What you are asked to do
Search the data for the word "watch" and copy each line that has it.

Rendered page images
-- Opening Marker --

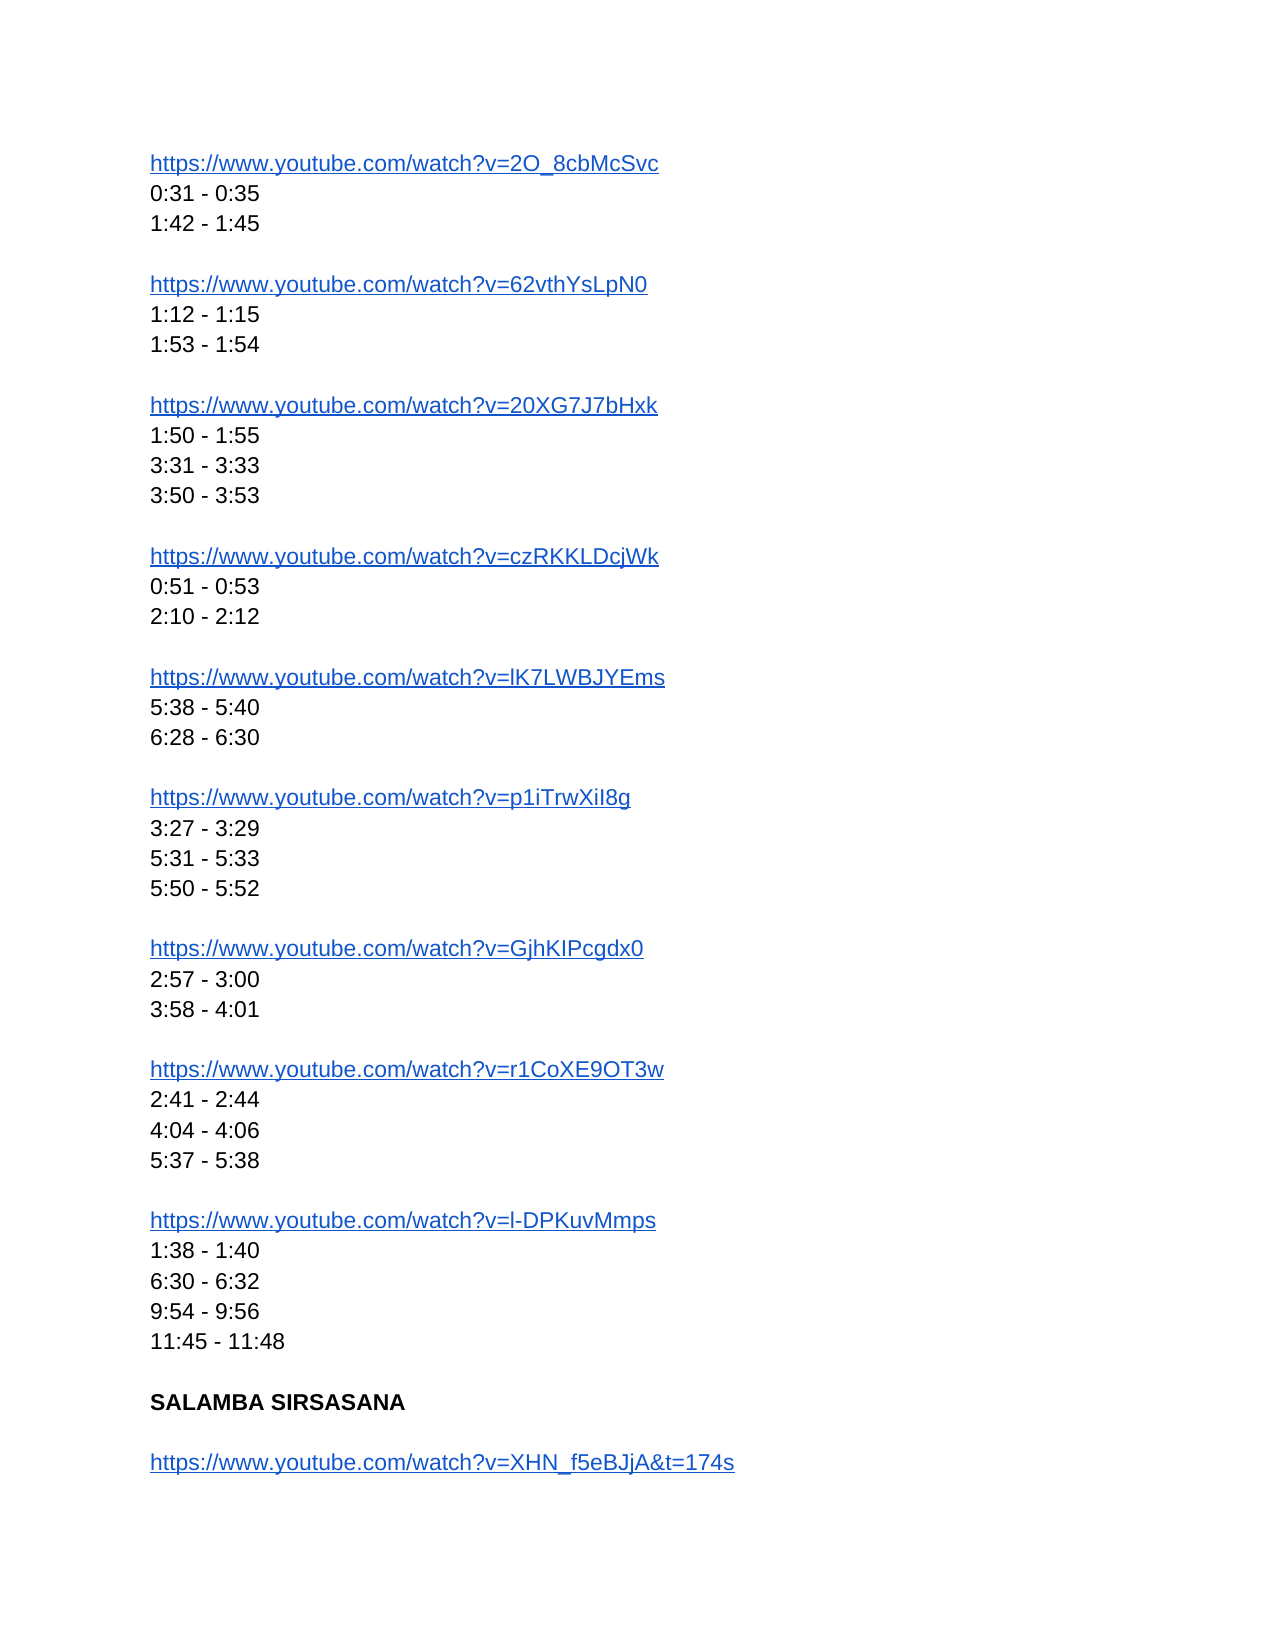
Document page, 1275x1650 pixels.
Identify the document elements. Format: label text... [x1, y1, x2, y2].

text https://www.youtube.com/watch?v=62vthYsLpN0 [150, 271, 1125, 297]
text https://www.youtube.com/watch?v=20XG7J7bHxk [150, 392, 1125, 418]
text 1:12 - 1:15 [150, 301, 1125, 327]
text 0:51 - 0:53 [150, 573, 1125, 599]
text https://www.youtube.com/watch?v=XHN_f5eBJjA&t=174s [150, 1449, 1125, 1475]
text 3:27 - 3:29 [150, 814, 1125, 841]
text 3:31 - 3:33 [150, 452, 1125, 478]
text 1:50 - 1:55 [150, 422, 1125, 448]
text 5:31 - 5:33 [150, 845, 1125, 871]
text 5:38 - 5:40 [150, 694, 1125, 720]
text 9:54 - 9:56 [150, 1298, 1125, 1324]
text 11:45 - 11:48 [150, 1328, 1125, 1354]
text https://www.youtube.com/watch?v=czRKKLDcjWk [150, 543, 1125, 569]
text https://www.youtube.com/watch?v=r1CoXE9OT3w [150, 1056, 1125, 1083]
text https://www.youtube.com/watch?v=2O_8cbMcSvc [150, 150, 1125, 176]
text 2:10 - 2:12 [150, 603, 1125, 629]
text SALAMBA SIRSASANA [150, 1388, 1125, 1415]
text 6:28 - 6:30 [150, 724, 1125, 750]
text 3:50 - 3:53 [150, 482, 1125, 509]
text https://www.youtube.com/watch?v=GjhKIPcgdx0 [150, 935, 1125, 962]
text https://www.youtube.com/watch?v=lK7LWBJYEms [150, 663, 1125, 690]
text 6:30 - 6:32 [150, 1268, 1125, 1294]
text 1:38 - 1:40 [150, 1237, 1125, 1264]
text https://www.youtube.com/watch?v=l-DPKuvMmps [150, 1207, 1125, 1234]
text 1:53 - 1:54 [150, 331, 1125, 358]
text 2:57 - 3:00 [150, 966, 1125, 992]
text 3:58 - 4:01 [150, 996, 1125, 1022]
text 5:37 - 5:38 [150, 1147, 1125, 1173]
text 1:42 - 1:45 [150, 210, 1125, 237]
text 5:50 - 5:52 [150, 875, 1125, 901]
text 2:41 - 2:44 [150, 1086, 1125, 1113]
text 4:04 - 4:06 [150, 1117, 1125, 1143]
text 0:31 - 0:35 [150, 180, 1125, 207]
text https://www.youtube.com/watch?v=p1iTrwXiI8g [150, 784, 1125, 811]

-- Closing Marker --

Answer for this exercise
text https://www.youtube.com/watch?v=62vthYsLpN0 [150, 271, 1125, 297]
text https://www.youtube.com/watch?v=20XG7J7bHxk [150, 392, 1125, 418]
text https://www.youtube.com/watch?v=XHN_f5eBJjA&t=174s [150, 1449, 1125, 1475]
text https://www.youtube.com/watch?v=czRKKLDcjWk [150, 543, 1125, 569]
text https://www.youtube.com/watch?v=r1CoXE9OT3w [150, 1056, 1125, 1083]
text https://www.youtube.com/watch?v=2O_8cbMcSvc [150, 150, 1125, 176]
text https://www.youtube.com/watch?v=GjhKIPcgdx0 [150, 935, 1125, 962]
text https://www.youtube.com/watch?v=lK7LWBJYEms [150, 663, 1125, 690]
text https://www.youtube.com/watch?v=l-DPKuvMmps [150, 1207, 1125, 1234]
text https://www.youtube.com/watch?v=p1iTrwXiI8g [150, 784, 1125, 811]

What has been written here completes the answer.